The signature Onion article, if you've been hiding under a TikTok, is unbylined and written in the style of the A.P. news wire service (the one recently banned from the Oval Office for refusing to substitute President Donald Trump's preferred term 'Gulf of America' for 'Gulf of Mexico'). The headlines are sometimes the entire joke, or at least they telegraph the joke:
'Everybody's Eatin' Bread!' (1990)
'Study: Depression Hits Losers Hardest.' (1997)
'Area Man Consults Internet Whenever Possible.' (2000)
'Little things big, big things little,' is how a founder, Tim Keck, explains the formula. 'It's a satire of a feeling of what newspapers are, rather than a specific political thing.'
From the beginning, readers have been fooled, perhaps most notoriously the Republican congressman who reposted 'Planned Parenthood Opens $8 Billion Abortionplex' on his Facebook page in 2011.

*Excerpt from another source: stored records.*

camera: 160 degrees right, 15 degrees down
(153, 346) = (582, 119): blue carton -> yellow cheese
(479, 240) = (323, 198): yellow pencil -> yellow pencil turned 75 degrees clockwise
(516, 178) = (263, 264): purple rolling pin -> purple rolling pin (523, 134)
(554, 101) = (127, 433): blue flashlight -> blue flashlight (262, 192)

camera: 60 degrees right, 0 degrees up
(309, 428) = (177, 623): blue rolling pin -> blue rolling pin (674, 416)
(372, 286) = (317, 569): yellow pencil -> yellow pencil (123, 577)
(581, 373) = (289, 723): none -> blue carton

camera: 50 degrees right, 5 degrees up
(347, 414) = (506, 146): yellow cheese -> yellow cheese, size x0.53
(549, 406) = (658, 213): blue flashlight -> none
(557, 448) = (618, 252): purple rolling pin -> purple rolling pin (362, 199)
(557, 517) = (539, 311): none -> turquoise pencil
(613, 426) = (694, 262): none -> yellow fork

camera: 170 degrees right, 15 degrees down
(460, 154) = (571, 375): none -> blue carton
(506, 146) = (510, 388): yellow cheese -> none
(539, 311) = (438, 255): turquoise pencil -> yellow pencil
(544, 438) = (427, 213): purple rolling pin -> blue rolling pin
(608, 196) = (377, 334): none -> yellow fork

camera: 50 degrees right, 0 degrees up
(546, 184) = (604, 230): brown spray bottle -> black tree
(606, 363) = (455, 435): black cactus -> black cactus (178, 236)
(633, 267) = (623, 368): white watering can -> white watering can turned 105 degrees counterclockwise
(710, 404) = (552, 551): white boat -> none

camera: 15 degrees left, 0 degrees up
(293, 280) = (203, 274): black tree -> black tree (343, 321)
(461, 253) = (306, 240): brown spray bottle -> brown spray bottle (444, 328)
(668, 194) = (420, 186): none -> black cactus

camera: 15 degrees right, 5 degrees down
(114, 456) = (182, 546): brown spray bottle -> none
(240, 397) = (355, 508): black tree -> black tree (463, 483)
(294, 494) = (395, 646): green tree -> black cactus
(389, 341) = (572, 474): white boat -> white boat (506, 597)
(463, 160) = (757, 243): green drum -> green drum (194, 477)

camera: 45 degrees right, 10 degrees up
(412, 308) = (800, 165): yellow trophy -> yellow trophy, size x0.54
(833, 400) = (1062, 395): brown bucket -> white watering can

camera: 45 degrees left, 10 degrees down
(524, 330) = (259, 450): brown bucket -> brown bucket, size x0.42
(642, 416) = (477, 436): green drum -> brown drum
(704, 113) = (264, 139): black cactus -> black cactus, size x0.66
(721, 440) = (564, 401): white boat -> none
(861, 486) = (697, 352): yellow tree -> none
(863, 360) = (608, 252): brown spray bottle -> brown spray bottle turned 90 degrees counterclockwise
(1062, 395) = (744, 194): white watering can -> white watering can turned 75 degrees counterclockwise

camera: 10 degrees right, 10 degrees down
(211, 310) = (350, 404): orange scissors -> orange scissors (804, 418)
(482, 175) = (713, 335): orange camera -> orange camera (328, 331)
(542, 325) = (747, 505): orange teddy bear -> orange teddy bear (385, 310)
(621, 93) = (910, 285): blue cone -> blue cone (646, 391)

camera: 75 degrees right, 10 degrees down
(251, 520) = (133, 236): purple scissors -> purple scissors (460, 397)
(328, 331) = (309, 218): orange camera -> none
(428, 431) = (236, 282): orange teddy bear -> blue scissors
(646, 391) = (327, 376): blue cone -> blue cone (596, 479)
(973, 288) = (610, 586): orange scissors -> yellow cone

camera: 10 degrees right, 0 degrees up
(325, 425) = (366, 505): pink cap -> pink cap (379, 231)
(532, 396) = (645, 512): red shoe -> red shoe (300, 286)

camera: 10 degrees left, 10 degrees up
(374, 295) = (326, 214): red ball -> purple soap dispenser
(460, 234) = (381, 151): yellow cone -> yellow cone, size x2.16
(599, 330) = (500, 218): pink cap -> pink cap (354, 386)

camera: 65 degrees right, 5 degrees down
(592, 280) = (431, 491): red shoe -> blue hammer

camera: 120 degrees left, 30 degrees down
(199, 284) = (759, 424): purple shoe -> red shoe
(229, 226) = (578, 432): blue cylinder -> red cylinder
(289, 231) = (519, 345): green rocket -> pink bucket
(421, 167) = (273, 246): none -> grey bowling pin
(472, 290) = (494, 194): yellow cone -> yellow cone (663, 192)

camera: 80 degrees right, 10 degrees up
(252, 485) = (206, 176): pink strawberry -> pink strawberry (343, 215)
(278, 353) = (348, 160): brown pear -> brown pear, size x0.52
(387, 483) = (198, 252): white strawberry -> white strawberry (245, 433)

Scrappy and nerdy, the periodical generated several books, including the No. 1 best seller 'Our Dumb Century' (1999), which won the Thurber Prize for American humor, and the Onion News Network, a parody TV news show that got a Peabody. They knew they'd truly arrived after being invited to play in a magazine softball league in Central Park, once almost killing The Paris Review's George Plimpton with a line drive.
But though some writers, like Karlin, went on to soar in showbiz, The Onion's rebellious spirit and disdain for selling out, plus some simple bad luck, got in the way of the brand hitting it big. The dot-com boom passed it by. 'There was just money swirling all around us,' recalls the editor who originated arts reviews, which would become the spinoff A.V. Club. 'We were trying to catch it, and none of it, none of it, landed in our hands.'
A deal with Comedy Central fell through. The editorial staff moved to New York, epicenter of the media, right before 9/11. As commentators pronounced ponderously on the death of irony, a trenchant issue themed to the calamity ('U.S. Vows to Defeat Whoever We're at War With') doubled the Onion audience.
Then came social media and, now, artificial intelligence. Fake news went from being a form of entertainment to a political talking point. The Onion, which moved operations to Chicago, rolls on. Last August, it defiantly reintroduced a print edition, marking the occasion with an article headlined 'New York Times to Cease Publication.' In December, despite support from parents of the Sandy Hook shooting victims, a judge blocked its attempted takeover of Infowars, Alex Jones's conspiracy website.
The Onion's account on X has 11 million followers. A subreddit devoted to real stories so unbelievable readers need to be reassured that this is Not The Onion? Over twice that.